Task instructions
Beginning with the first line and continuing through the line containing "de màrqueting enganyosos destinats a enganyar", rename "negócios" to "empreendimentos" and reproduce those lines with nothing else altered.

Data excerpts:
#####

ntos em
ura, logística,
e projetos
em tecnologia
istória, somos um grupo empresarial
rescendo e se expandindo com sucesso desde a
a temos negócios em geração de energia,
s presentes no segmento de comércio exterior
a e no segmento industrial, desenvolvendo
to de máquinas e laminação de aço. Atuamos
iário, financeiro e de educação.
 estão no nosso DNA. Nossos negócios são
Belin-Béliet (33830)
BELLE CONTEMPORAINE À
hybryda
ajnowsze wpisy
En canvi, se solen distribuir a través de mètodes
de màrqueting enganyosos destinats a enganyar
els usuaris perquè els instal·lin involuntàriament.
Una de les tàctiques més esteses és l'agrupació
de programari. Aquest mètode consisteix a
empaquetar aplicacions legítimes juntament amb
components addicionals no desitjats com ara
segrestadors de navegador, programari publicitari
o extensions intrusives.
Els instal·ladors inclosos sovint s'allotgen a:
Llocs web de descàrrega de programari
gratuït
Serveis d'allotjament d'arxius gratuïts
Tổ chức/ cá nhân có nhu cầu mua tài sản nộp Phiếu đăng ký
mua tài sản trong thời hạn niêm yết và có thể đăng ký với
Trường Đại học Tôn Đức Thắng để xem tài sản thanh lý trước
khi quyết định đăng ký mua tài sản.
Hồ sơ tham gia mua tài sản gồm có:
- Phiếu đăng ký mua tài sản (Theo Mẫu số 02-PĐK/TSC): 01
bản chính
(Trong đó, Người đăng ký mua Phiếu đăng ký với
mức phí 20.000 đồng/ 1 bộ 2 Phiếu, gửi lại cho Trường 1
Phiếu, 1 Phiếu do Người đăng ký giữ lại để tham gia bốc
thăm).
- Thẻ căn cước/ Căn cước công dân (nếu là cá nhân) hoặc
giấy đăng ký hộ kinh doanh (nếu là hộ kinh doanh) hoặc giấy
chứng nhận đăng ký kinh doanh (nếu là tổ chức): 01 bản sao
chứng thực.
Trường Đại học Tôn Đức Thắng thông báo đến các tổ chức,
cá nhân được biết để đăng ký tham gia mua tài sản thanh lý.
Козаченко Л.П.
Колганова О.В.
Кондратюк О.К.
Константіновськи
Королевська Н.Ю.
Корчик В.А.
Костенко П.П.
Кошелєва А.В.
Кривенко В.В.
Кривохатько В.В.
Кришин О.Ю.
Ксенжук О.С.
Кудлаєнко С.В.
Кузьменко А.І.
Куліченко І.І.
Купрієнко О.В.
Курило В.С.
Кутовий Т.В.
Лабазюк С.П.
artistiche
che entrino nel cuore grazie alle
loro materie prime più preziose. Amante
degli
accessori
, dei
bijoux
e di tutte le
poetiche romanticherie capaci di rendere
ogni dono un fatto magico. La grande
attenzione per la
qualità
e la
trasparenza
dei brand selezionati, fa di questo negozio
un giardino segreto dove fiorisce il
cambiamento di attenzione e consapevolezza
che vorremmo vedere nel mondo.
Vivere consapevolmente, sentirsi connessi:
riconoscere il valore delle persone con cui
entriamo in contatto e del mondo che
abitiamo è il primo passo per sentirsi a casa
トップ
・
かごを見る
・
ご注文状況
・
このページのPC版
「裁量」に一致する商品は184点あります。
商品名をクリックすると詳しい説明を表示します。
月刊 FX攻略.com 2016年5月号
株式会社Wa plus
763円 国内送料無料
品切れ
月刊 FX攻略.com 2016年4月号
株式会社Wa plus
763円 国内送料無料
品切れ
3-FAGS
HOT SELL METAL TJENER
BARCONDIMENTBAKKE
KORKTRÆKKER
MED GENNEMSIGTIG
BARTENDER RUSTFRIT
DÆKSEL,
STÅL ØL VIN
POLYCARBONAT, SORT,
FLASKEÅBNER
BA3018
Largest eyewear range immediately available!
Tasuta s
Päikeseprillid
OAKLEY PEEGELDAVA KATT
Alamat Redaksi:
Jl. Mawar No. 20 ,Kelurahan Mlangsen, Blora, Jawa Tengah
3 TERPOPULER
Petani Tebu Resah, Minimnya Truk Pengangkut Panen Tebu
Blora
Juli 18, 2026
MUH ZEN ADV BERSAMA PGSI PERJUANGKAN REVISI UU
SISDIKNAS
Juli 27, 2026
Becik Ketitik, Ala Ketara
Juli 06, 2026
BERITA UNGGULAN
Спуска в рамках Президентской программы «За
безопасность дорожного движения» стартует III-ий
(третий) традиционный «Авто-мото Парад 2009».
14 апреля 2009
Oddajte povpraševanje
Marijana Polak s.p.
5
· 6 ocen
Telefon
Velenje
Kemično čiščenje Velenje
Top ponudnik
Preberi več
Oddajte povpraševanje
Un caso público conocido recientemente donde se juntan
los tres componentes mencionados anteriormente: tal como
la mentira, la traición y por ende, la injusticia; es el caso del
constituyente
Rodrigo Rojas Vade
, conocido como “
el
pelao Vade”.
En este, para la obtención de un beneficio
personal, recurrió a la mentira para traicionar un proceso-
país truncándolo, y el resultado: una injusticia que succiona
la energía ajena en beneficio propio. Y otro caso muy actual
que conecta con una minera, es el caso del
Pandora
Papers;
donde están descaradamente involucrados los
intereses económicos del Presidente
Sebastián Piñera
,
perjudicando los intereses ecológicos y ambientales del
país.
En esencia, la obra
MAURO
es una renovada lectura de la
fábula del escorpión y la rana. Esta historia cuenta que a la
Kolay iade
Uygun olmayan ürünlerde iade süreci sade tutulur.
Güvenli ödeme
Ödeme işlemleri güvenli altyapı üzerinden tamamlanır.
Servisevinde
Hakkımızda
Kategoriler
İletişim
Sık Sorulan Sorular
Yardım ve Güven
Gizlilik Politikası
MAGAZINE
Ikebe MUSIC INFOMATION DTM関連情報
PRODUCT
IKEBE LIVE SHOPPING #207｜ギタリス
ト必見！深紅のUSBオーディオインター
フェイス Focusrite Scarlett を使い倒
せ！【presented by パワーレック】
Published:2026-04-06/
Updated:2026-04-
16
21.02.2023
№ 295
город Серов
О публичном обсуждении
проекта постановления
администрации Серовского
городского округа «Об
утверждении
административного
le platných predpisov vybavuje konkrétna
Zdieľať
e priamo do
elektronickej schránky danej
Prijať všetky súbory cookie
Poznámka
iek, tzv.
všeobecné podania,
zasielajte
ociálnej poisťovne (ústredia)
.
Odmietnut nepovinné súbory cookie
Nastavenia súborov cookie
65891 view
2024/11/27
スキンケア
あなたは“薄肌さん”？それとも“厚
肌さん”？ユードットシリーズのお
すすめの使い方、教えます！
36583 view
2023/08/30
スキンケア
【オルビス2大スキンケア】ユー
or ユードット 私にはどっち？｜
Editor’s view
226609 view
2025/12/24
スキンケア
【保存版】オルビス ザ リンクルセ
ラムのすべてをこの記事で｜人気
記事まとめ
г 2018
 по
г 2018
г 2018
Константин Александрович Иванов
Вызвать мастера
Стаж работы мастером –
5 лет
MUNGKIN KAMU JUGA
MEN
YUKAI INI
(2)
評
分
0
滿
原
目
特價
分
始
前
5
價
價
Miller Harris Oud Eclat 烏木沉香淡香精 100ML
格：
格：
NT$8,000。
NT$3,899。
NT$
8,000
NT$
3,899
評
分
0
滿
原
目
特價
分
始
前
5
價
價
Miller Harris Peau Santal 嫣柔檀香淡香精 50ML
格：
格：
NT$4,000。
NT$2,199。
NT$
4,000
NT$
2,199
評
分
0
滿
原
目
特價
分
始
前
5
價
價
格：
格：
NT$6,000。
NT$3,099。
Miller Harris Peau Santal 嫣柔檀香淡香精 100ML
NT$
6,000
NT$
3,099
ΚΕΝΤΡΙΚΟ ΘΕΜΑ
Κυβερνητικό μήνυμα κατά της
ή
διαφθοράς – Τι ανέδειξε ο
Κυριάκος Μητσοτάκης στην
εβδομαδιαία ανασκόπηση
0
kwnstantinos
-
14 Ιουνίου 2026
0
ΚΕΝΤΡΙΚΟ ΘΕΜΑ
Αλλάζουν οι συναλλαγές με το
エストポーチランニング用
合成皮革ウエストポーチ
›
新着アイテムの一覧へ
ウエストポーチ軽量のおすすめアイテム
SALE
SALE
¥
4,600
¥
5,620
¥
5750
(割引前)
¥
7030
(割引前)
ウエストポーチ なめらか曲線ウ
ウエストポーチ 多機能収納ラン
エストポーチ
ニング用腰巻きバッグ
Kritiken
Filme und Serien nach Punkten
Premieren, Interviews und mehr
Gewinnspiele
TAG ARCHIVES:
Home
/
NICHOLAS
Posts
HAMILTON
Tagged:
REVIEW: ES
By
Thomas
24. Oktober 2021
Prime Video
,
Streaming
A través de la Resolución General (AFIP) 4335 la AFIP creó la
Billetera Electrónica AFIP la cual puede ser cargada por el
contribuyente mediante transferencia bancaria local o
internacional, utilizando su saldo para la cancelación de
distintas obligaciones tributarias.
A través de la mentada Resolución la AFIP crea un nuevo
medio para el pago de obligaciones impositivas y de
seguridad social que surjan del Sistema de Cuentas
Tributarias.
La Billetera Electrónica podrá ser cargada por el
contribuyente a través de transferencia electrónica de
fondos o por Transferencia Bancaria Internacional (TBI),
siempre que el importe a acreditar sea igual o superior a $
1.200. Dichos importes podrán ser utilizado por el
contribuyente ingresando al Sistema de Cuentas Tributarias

#####

Written response
ntos em
ura, logística,
e projetos
em tecnologia
istória, somos um grupo empresarial
rescendo e se expandindo com sucesso desde a
a temos empreendimentos em geração de energia,
s presentes no segmento de comércio exterior
a e no segmento industrial, desenvolvendo
to de máquinas e laminação de aço. Atuamos
iário, financeiro e de educação.
 estão no nosso DNA. Nossos empreendimentos são
Belin-Béliet (33830)
BELLE CONTEMPORAINE À
hybryda
ajnowsze wpisy
En canvi, se solen distribuir a través de mètodes
de màrqueting enganyosos destinats a enganyar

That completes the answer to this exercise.